The rooms were locked after victory was achieved in 1945 and left undisturbed for years. Knowledge of the rooms was still restricted, but tours of the rooms were given to some VIPs, who were fascinated and urged that the rooms be made available to the public. As a result, the Cabinet War Rooms were opened to the public. Yesterday Richard and I paid a visit to the rooms, and it was like walking back in time.

031The War Rooms are located in the basement of a government building a block or so away from 10 Downing Street. The museum itself allows you to walk through the complex, looking at the tiny bedrooms and dining rooms and offices of the people who worked there, the map rooms with different colored yarn to denote Allied and Axis positions, and the offices where different colored phones linked the Prime Minister and head of British armed forces to the various branches of the British military. The entire facility very much has the feel (and faint smell) of a place that was locked when it was no longer needed and left undisturbed for years. It’s wonderful stuff for a history buff.

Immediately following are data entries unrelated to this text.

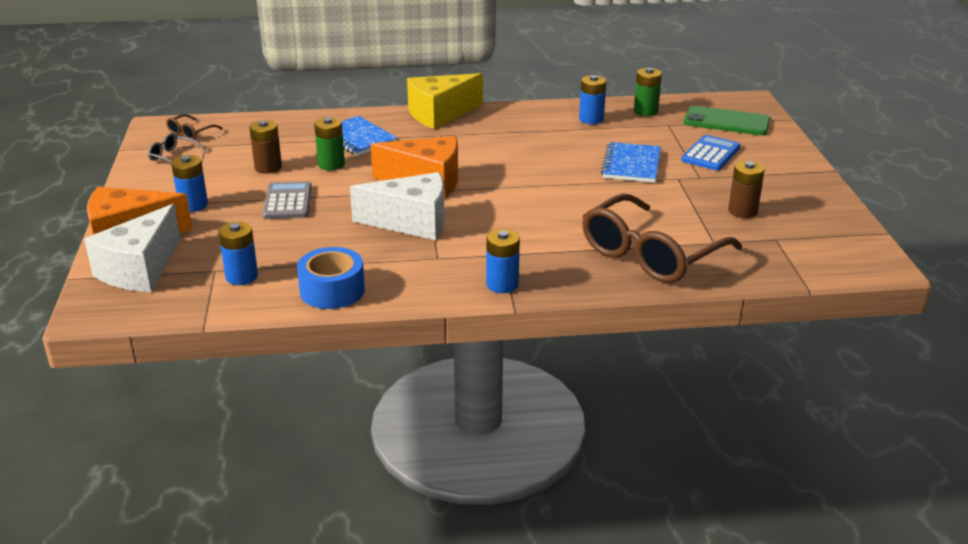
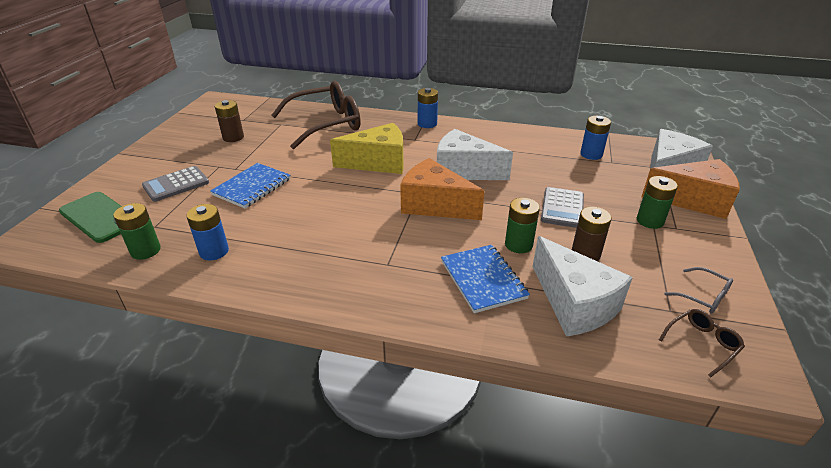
camera: 160 degrees left, 5 degrees up
(193, 205) = (650, 221): blue battery -> green battery
(282, 137) = (574, 304): none -> white cheese
(332, 290) = (530, 137): blue tape -> none
(440, 114) = (367, 303): yellow cheese -> yellow cheese (378, 162)
(711, 154) = (176, 184): blue calculator -> grey calculator

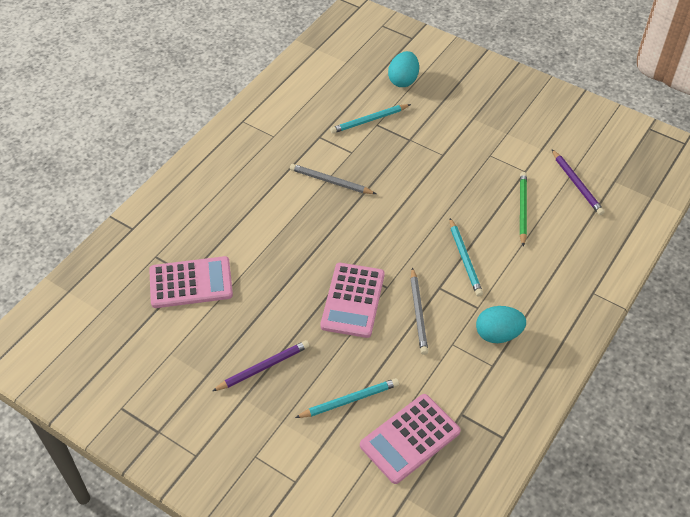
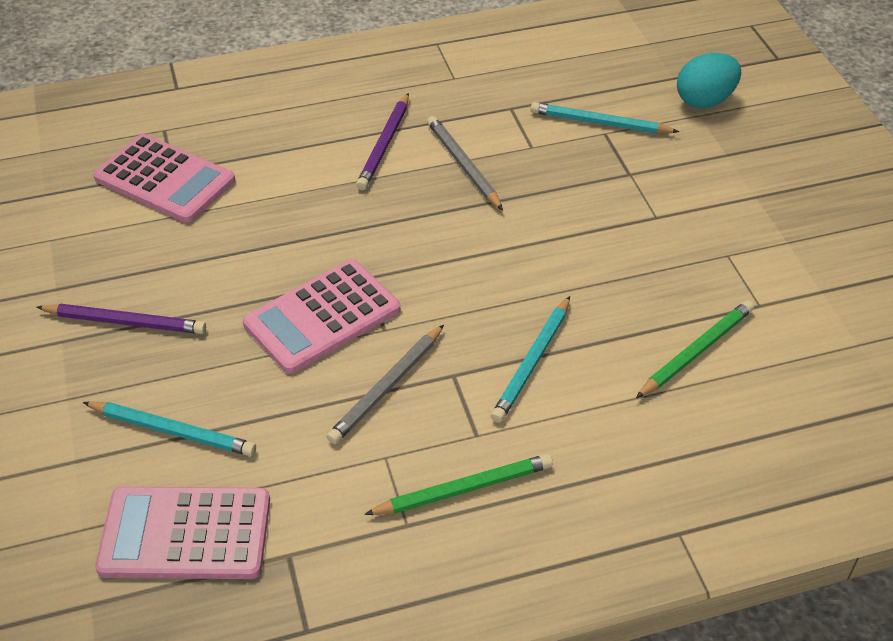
camera: 40 degrees right, 5 degrees down
(498, 334) = (464, 489): turquoise egg -> green pencil
(576, 184) = (826, 369): purple pencil -> purple pencil (384, 144)

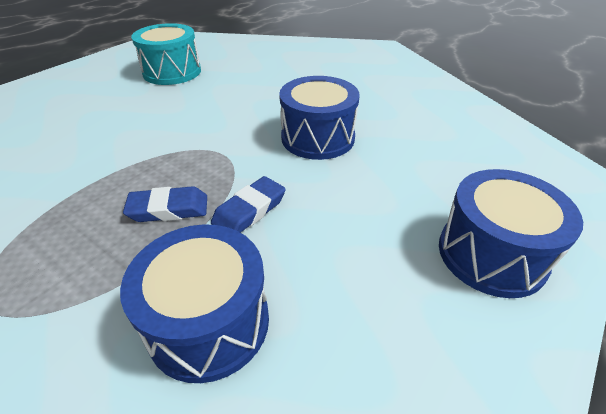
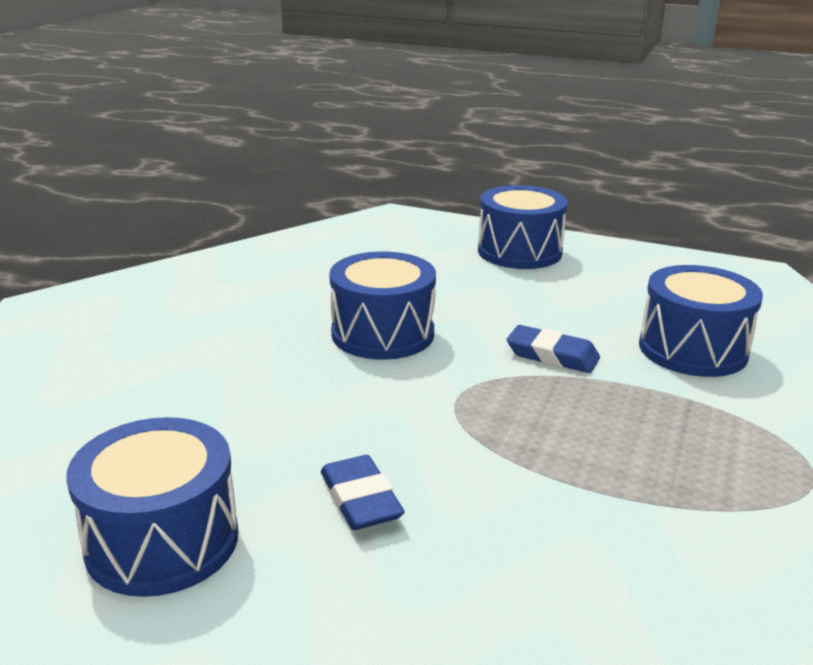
camera: 105 degrees left, 15 degrees down
(168, 209) = (591, 406): blue eraser -> blue eraser (360, 499)
(172, 72) = (162, 541): turquoise drum -> blue drum

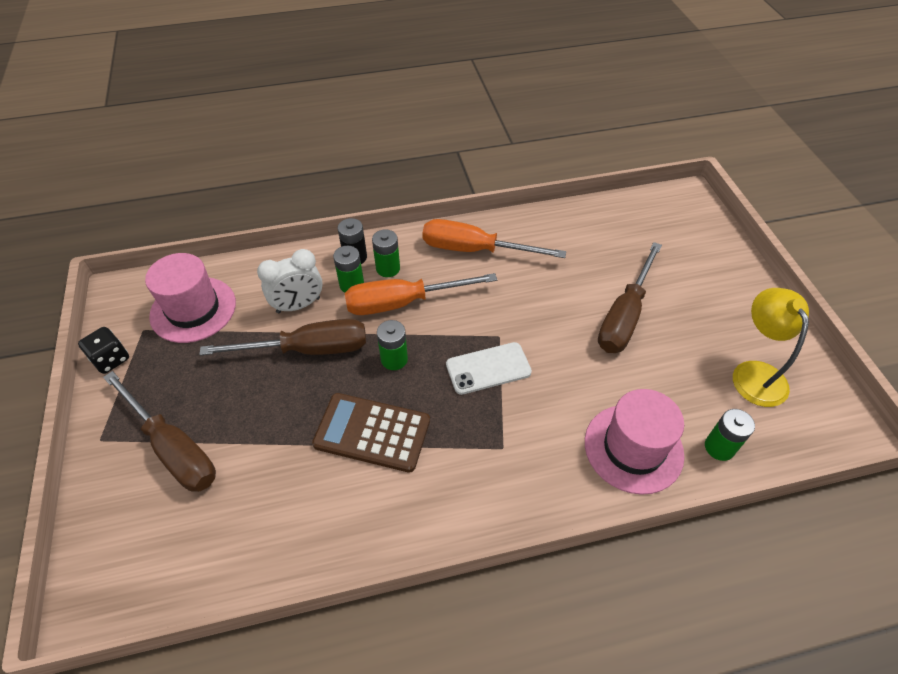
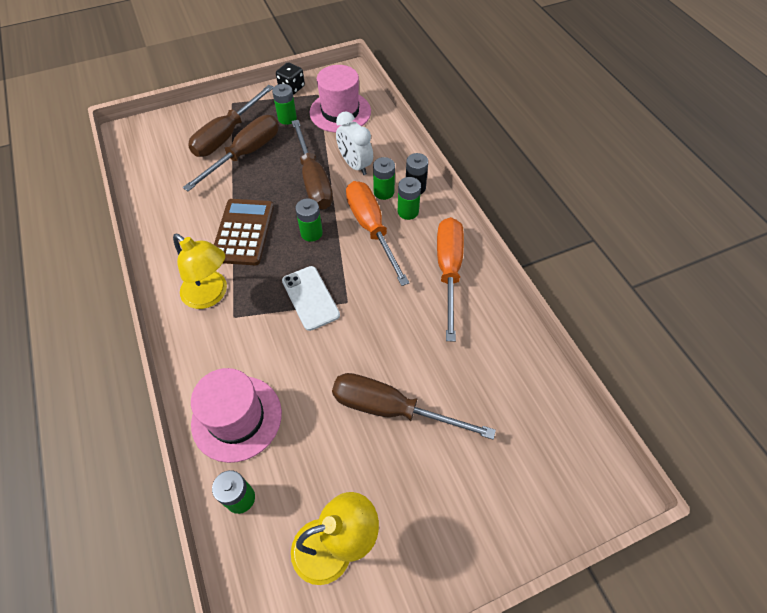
camera: 80 degrees right, 5 degrees up
(175, 369) = (287, 118): none -> green battery
(226, 424) = (245, 154): none -> brown screwdriver
(466, 473) = (211, 295): none -> yellow lamp

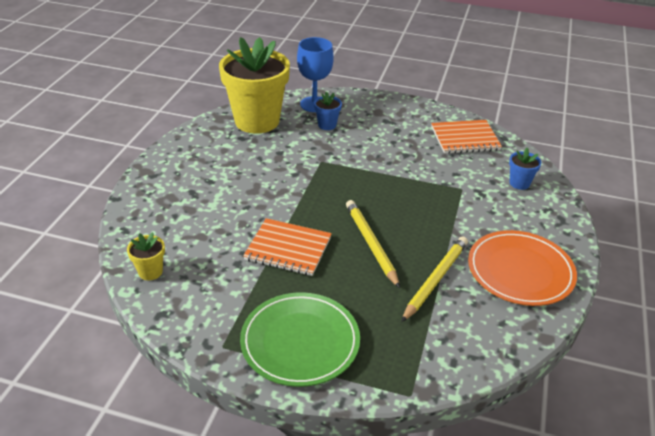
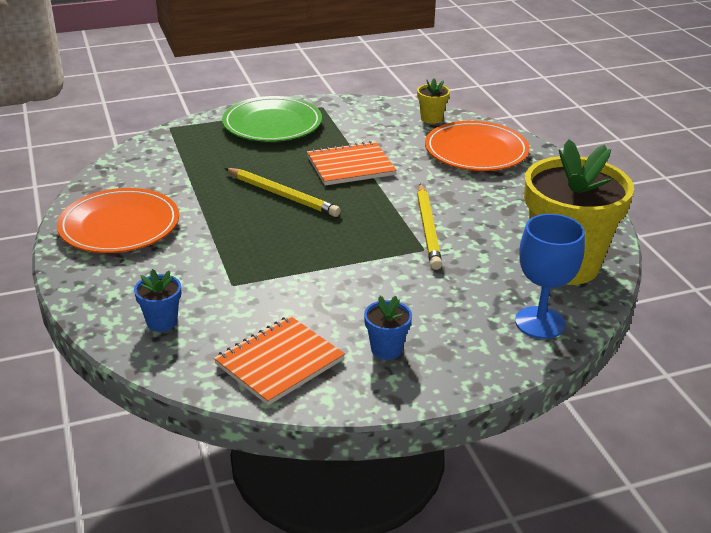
camera: 145 degrees right, 5 degrees down
(174, 217) = (476, 151): none -> orange plate
(327, 125) = (480, 298): blue flower pot -> blue flower pot (386, 349)
(435, 279) = (199, 191): yellow pencil -> yellow pencil (428, 229)

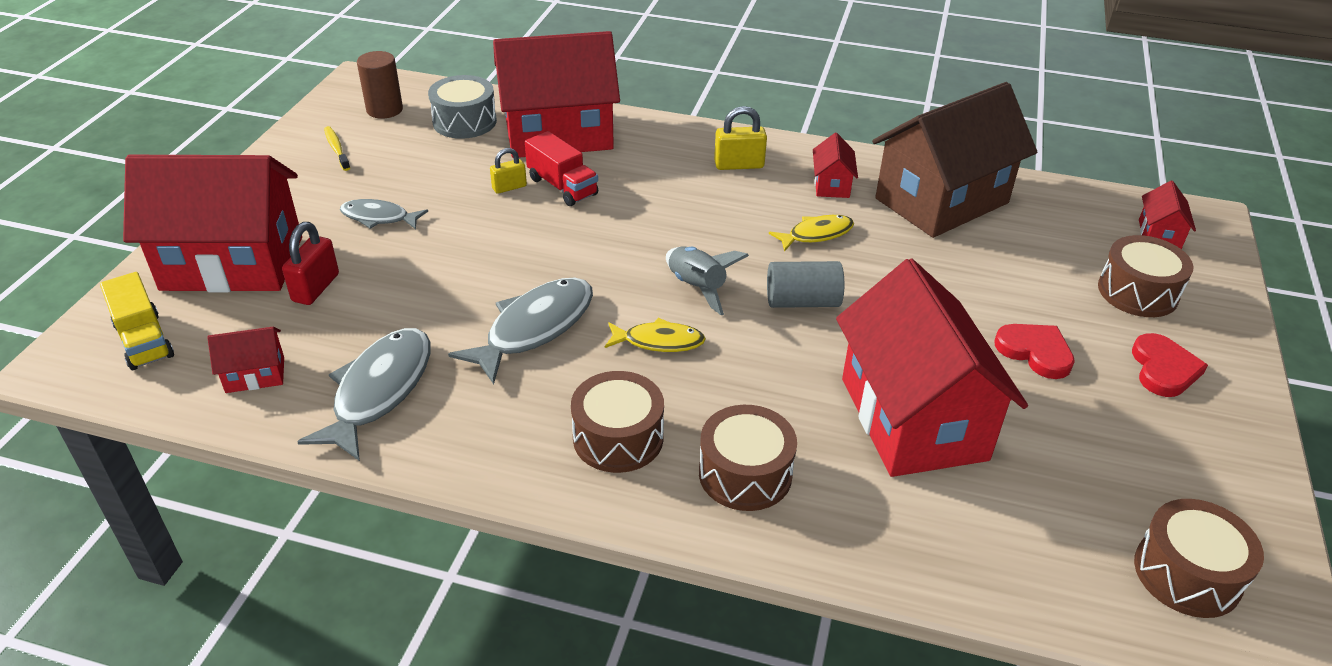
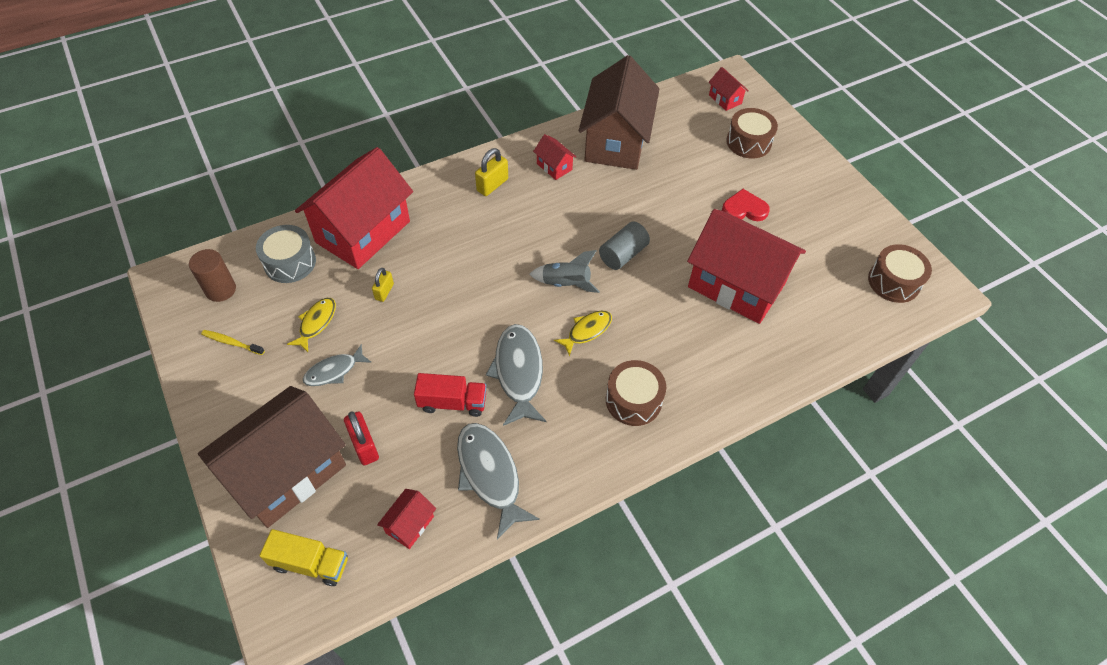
camera: 45 degrees left, 15 degrees up
(232, 263) = (287, 472): red house -> brown house
(562, 186) = (415, 269): red truck -> red truck (452, 402)
(745, 474) = (705, 372): brown drum -> none
(816, 234) = (583, 206): yellow fish -> yellow fish (316, 323)
(1163, 369) = (797, 181): red heart -> none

025One of the nicer aspects of the Cabinet War Rooms was a display at the beginning that showed pictures, correspondence, and in some instances video interview footage of the average British people who worked at this top-secret facility as secretaries, messengers, or code readers. These people kept the precise location and nature of their work a secret for years, risked injury and death by being at the center of London during the Blitz, and then went back to their regular lives after the war ended. It’s heartening to see that their important contributions to the Allied cause were recognized.

The Cabinet War Rooms also include a Winston Churchill museum that provides information about the brilliant and inspirational speaker who led Great Britain for most of the war, before being voted out of office shortly before Japan surrendered. Churchill’s speeches, uniforms, odd work habits, and relations with other world leaders are all addressed in the museum, which would be worth visiting on its own merits.